In the days after the Christchurch shooting, a nasty trope began to emerge in the far-right online sludge. On a website dedicated to prominent British Islamophobe Tommy Robinson, a local right wing extremist wrote an article arguing that the Greens and other outspoken voices on the left somehow bore responsibility for the terrorist attack through their cultivation of so-called “anti-white racism”.
Within a week, this trope had memed its way into the soundbites of federal MPs, national news sites and live TV. Peter Dutton paved the way last Monday when he claimed the Greens were just as bad as Fraser Anning, the neo-Nazi sympathiser who blamed Muslim immigration for the Christchurch attack.
Deputy Prime Minister Michael McCormack echoed this, arguing they were “much more of a danger to our social fabric than any other party”. Soon, this sentiment had hardened, with Andrew Bolt arguing that the Greens had “blood on their hands” over the Christchurch attack. Then Liberal Party vice-president Teena McQueen accused Greens leader Richard Di Natale of hate speech and inciting violence on ABC’s Q&A. As pressure mounted on Scott Morrison to not preference One Nation following the Al Jazeera sting, at least two Liberal MPs came out arguing that the Greens were in fact the most dangerous political organisation in the country.
This latest round of baffling Greens-bashing, as opposed to genuine policy disagreement, points to two prominent themes in the discourse of the Australian right. Firstly, it shows how quickly talking points from the internet’s reactionary basement enter into mainstream political discourse. Second, it is another example of a recurring tactic on the right: blame the Greens for everything — from natural disasters to regional poverty.
From the sewer to Senate
The “Greens did Christchurch” trope is an almost textbook example of the life cycle of a far-right meme. The meme will usually originate on message boards or ad-riddled right-wing “news” sites before eventually being picked up by News Corp culture warriors and metastasizing into the language of mainstream politicians who give it oxygen and legitimacy.
The recent history of Australian politics is littered with other examples of the pipeline between the right-wing trollosphere and parliament.
Pauline Hanson’s Senate motion, saying “it’s OK to be white” referenced a phrase which originated on neo-Nazi message boards. Liberal senators decided to vote in favour of it, though they later said it was because of an “administrative error”.
Earlier in the year, Home Affairs Minister Peter Dutton was reportedly considering fast-tracking visas for white South African farmers who he argued faced persecution and violence. Many in the right-wing media agreed that this was a troubling instance of “reverse racism”. But this sudden concern for white South African farmers didn’t happen overnight. Instead, it has been mobilised as part of a conspiratorial alt-right narrative about white genocide. Within months Donald Trump was also talking about the farmers.
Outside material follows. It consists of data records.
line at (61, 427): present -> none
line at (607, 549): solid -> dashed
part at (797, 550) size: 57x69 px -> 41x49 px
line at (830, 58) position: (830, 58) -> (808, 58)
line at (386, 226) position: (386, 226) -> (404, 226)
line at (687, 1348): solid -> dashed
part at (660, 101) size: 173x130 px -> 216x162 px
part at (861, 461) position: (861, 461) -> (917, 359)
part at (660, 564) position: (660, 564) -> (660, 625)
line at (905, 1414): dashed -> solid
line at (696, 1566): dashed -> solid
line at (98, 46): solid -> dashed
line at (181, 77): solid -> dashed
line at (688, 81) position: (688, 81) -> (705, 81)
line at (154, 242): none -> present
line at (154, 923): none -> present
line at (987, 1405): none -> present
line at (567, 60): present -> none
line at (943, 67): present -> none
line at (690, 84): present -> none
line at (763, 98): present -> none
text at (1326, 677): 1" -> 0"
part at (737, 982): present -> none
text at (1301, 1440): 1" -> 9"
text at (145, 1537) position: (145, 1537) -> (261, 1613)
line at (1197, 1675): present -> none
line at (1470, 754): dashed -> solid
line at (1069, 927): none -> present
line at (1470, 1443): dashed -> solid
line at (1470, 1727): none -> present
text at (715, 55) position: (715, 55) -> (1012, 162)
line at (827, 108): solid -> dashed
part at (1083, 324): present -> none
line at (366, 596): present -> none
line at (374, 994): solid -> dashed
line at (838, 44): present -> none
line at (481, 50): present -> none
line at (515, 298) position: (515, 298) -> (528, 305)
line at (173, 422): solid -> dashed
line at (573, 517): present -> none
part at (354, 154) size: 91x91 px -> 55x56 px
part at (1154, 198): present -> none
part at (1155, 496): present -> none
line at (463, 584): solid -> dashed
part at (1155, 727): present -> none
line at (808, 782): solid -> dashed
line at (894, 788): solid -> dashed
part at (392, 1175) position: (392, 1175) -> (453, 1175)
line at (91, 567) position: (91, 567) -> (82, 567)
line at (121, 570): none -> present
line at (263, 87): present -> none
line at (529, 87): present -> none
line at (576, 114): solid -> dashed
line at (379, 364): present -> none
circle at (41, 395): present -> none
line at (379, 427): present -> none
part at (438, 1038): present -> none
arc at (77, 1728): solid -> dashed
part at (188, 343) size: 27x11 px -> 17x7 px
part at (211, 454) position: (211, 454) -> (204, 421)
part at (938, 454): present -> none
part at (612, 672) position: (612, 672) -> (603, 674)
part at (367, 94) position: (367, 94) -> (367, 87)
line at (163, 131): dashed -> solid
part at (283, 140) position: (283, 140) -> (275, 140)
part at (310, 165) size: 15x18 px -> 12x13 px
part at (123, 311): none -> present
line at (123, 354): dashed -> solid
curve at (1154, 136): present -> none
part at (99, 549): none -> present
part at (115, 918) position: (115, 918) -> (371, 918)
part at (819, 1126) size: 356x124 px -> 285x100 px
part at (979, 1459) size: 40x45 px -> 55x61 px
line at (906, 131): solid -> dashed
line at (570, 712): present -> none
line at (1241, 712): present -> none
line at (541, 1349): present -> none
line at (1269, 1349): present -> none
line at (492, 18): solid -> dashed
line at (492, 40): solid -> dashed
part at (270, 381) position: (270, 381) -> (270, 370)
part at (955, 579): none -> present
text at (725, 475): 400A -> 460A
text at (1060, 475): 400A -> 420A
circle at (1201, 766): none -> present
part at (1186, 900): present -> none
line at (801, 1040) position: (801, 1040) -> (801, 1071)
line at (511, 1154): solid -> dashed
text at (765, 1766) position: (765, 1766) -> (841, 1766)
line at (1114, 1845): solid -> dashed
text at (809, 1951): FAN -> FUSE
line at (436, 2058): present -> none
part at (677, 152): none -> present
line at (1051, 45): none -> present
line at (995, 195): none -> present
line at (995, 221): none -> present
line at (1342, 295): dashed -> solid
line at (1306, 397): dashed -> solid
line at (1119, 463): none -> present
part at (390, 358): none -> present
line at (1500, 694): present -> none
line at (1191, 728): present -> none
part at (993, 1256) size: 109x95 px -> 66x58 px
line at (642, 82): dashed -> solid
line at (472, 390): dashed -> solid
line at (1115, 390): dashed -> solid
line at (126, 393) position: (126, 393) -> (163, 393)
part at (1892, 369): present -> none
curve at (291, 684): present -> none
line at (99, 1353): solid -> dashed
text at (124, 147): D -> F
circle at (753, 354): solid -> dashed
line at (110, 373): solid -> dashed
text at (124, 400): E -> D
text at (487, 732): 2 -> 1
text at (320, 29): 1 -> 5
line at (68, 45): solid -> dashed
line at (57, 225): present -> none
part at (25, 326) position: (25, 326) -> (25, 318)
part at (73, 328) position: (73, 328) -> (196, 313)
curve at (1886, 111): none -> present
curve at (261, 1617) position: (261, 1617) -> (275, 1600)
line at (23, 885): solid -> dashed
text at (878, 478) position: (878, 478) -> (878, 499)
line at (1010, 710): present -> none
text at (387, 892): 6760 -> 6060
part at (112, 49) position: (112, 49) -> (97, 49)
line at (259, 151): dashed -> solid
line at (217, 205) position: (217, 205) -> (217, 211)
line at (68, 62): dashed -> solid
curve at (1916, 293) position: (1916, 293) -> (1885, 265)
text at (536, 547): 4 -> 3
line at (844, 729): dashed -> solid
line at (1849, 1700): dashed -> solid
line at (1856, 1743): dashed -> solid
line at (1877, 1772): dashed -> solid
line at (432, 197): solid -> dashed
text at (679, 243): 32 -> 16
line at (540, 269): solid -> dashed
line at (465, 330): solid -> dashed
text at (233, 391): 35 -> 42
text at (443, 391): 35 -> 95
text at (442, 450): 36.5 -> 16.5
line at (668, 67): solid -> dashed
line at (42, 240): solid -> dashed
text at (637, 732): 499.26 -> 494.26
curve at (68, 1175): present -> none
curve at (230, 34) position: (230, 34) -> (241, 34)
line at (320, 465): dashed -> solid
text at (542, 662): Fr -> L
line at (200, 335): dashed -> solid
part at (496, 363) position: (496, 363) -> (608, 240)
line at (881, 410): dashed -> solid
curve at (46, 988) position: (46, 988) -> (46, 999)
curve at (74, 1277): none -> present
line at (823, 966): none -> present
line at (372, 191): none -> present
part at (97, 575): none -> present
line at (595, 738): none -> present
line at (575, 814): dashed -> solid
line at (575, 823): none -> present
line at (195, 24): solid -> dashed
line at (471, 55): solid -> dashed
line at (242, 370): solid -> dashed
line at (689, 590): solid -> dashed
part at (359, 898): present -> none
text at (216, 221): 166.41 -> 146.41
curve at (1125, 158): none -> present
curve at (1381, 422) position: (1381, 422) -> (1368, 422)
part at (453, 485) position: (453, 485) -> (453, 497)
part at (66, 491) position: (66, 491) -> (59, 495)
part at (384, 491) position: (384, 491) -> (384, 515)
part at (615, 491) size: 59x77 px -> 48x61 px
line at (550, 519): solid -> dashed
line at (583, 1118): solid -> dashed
Some talking points are now so ubiquitous among figures on the Australian right, their deeply troubling origins are all but forgotten. The myth that Western culture is under siege from a shadowy cabal of “cultural Marxists”, which has its origins in an anti-Semitic conspiracy theory about Jewish academics, has enthralled people like Nine political editor Chris Uhlmann and Australian Conservatives leader Cory Bernardi. Norwegian far-right mass shooter Anders Breivik was also a believer.
When in doubt, blame the Greens
The post-Christchurch blame game also highlights the often absurd lengths many on the right go to to blame the Greens for, well, almost everything. News Corp columnist Miranda Devine particularly excels. In 2009, then writing in The Sydney Morning Herald, she blamed “greenies” for the Black Saturday bushfires, a claim she has repeatedly come back to, and which she still stood by 10 years later.
Their environmental stance, particularly opposition to mining and push for renewable energy, is frequently blamed for potentially destroying industries, and impoverishing regional Australia.
Wannabe Liberal MP Warren Mundine accused them of being determined to keep poor people poor by opposing mining. When mining giant Glencore announced it would not be opening new coal mines because of climate-related risks, Coalition MPs blamed “latte-sipping Greens” for attempting to destroy the mining industry. Meanwhile, stance on Israel has seen them labelled “a party of ignorant extremists”. Recently, Dutton claimed activist group GetUp, which is campaigning to unseat him, was controlled by the Greens.
This week’s anti-Greens attacks are hardly new for the Coalition. Partly this is a standard form of political deflection. But the combination of “extremely online” right-wing fragments and latent anti-Greens sentiment made it an irresistible bit of political posturing for many on the right.